Le petit déménagement, que Marian lui avait présenté comme une surprise à me faire, semblait l’avoir sortie de sa torpeur. Elle me raconta avec volubilité combien les bords du fleuve, les arbres et les champs étaient plus attrayants que l’horrible rue populeuse de Londres.

Elle avait de nombreux projets d’avenir quant aux dessins qu’elle voulait terminer, de manière à les vendre. Le changement que je découvrais en elle, je le devais au courage et à l’abnégation de Marian. Laura nous ayant quitté un moment, je lui en exprimai ma profonde gratitude. Mais elle m’interrompit :

– Je m’excuse de vous avoir écrit si brièvement, Walter, mais il ne me restait qu’un instant avant le départ du courrier. Je crains de vous avoir alarmé, cher ami.

– De prime abord, oui, Marian, mais l’entière confiance que j’ai en vous m’a rassuré. Je suppose que le comte Fiasco a de nouveau fait des siennes ?

– Exactement ! Je l’ai vu et je lui ai parlé !

– Comment cela ! Connaissait-il notre adresse ?

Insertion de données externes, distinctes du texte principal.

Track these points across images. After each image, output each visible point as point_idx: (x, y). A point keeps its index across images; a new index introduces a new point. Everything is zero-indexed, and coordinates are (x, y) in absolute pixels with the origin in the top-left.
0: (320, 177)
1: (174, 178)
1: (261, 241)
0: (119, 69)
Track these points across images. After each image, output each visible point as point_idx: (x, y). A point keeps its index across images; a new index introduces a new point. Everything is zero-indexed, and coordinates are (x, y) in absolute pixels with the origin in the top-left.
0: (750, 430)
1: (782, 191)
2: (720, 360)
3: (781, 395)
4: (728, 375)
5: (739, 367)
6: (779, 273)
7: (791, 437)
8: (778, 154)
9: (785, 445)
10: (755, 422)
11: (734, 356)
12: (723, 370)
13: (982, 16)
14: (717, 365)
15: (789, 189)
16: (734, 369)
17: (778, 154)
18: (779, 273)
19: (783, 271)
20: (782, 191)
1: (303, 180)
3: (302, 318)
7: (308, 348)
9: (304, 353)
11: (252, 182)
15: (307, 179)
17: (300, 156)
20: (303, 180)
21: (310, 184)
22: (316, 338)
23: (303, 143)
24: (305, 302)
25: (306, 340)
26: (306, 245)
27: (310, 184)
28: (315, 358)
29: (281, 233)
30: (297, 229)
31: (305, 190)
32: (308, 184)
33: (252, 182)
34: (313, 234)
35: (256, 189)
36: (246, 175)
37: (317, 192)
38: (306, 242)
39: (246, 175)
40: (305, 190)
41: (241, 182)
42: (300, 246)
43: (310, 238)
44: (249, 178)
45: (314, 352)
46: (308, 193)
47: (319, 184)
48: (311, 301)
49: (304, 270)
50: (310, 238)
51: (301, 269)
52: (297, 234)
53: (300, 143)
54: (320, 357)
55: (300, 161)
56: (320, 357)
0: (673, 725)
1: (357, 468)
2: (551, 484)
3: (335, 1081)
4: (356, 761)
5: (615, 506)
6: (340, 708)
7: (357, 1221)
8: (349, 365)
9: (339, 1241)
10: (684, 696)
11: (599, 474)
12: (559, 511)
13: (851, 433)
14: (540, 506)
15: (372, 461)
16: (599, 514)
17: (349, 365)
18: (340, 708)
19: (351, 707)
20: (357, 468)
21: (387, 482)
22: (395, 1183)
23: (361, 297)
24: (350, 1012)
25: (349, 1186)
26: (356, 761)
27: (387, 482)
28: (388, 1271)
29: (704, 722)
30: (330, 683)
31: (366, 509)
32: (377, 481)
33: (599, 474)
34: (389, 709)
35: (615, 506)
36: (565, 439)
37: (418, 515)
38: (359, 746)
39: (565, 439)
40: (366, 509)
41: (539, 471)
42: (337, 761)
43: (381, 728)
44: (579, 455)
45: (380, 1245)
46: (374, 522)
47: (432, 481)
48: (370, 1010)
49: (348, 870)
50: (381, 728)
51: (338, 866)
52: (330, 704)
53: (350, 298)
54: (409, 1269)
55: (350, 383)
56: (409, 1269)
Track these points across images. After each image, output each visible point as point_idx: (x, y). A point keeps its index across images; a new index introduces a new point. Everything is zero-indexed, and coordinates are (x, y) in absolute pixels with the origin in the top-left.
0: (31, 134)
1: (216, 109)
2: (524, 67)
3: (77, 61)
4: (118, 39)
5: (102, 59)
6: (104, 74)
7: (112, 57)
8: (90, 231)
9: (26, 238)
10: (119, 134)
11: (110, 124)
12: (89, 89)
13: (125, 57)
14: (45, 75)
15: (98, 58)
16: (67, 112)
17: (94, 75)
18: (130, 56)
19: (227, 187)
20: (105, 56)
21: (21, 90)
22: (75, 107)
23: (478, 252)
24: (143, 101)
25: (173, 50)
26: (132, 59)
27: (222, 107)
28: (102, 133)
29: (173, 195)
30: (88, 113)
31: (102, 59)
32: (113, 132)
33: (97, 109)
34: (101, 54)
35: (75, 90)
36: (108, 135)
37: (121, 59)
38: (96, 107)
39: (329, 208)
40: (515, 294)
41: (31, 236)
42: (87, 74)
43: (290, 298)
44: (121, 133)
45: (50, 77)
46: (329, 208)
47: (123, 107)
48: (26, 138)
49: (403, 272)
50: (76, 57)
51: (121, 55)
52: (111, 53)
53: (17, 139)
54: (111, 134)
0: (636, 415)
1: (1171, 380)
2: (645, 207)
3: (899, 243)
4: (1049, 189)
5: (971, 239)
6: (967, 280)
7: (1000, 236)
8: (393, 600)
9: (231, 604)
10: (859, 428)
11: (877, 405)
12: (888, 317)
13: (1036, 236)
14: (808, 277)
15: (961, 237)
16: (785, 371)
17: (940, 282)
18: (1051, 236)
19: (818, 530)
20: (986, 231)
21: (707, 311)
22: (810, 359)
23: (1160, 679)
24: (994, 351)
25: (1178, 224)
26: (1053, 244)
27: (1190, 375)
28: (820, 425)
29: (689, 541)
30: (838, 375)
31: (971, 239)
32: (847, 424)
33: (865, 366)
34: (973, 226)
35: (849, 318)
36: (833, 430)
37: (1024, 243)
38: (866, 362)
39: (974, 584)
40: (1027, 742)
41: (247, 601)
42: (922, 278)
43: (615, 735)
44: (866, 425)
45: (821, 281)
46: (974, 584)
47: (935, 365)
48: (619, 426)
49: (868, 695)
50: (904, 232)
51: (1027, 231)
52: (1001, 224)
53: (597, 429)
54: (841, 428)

– Oui, il la connaissait ! J’étais dans le salon avec Laura. En passant devant la fenêtre, je vis de l’autre côté de la rue le comte qui parlait avec un homme que je reconnus pour être le directeur de l’asile. Afin de ne pas être aperçue, je les surveillai cachée par le rideau. Heureusement, Laura était occupée à dessiner et ne me regardait pas : sinon, qu’aurait-elle lu sur mon visage ? Au bout d’un moment, je vis qu’ils se séparaient. Le comte prit alors son portefeuille, en tira une carte sur laquelle il écrivit quelques mots, et, traversant la rue, il se dirigea vers notre maison. Je prétextai un mouchoir oublié à l’étage, et, sortant précipitamment de la chambre, je descendis au rez-de-chaussée, décidée à ne pas laisser monter le comte, coûte que coûte. Il n’essaya même pas. La servante du magasin vint à ma rencontre dans l’escalier et me remit son carton sur lequel je lus ces mots : « Chère mademoiselle, je vous implore de m’accorder une minute. J’ai à vous entretenir de choses importantes pour nous deux. » Je voulais voir mon ennemi en face, et non l’éviter ! – Priez ce monsieur d’attendre ; je le rejoins dans un instant, dis-je à la servante. Puis je remontai chercher mon chapeau, car je ne désirais pas que notre conversation eut lieu dans la maison ; Laura aurait pu entendre et reconnaître sa voix. En moins d’une minute, j’étais dans le corridor, et tandis que j’ouvrais la porte donnant sur la rue, le comte sortait du magasin.

Il portait le grand deuil. En me voyant arriver, il s’approcha de moi avec sa galanterie coutumière et avec son sourire faux, qui me rappelèrent les mauvais jours de Blackwater Park.

D’une voix mielleuse, il me débita des insolences aimables qui me donnèrent une envie folle de le gifler. En me maîtrisant de mon mieux, je l’éloignai de la maison pour que sa voix ne parvînt pas aux oreilles de Laura, puis lui demandai froidement ce qu’il désirait.

Il me demanda d’abord si je ne voyais pas d’objection à ce qu’il m’exprimât ses sentiments, mais je refusai net. Il me répéta alors l’avertissement qu’il m’avait donné une fois et m’expliqua que sir Percival avait voulu agir à sa guise et avait trouvé la mort parce qu’il n’avait pas suivi les conseils de son ami. Il me dit qu’ayant découvert notre retraite il n’en avait tiré aucun avantage d’abord, mais que, dans la suite, ayant appris la disparition de sir Percival, il avait craint que vous ne vous retourniez contre lui. C’est alors qu’il décida d’indiquer au directeur de l’asile l’endroit où se trouvait Laura, persuadé qu’il était de vous créer ainsi des difficultés avec la justice et vous empêcher d’agir comme vous l’auriez voulu. Dans ce but, il vint jusqu’ici, accompagné de ce dernier. Arrivé devant notre maison, il songea au chagrin qu’il allait me causer en m’enlevant à nouveau Laura et au risque que j’aurais couru si l’on m’avait interrogée sur la manière dont elle avait disparu de l’asile, et son amour pour moi fut le plus fort. Il se tut !… Tandis qu’il me parlait, Walter, ses yeux étaient humides et ses lèvres tremblaient. C’est affreux de devoir le reconnaître, mais cet homme abominable paraissait sincère… Il me demanda seulement de ne pas oublier le sacrifice qu’il avait fait pour moi.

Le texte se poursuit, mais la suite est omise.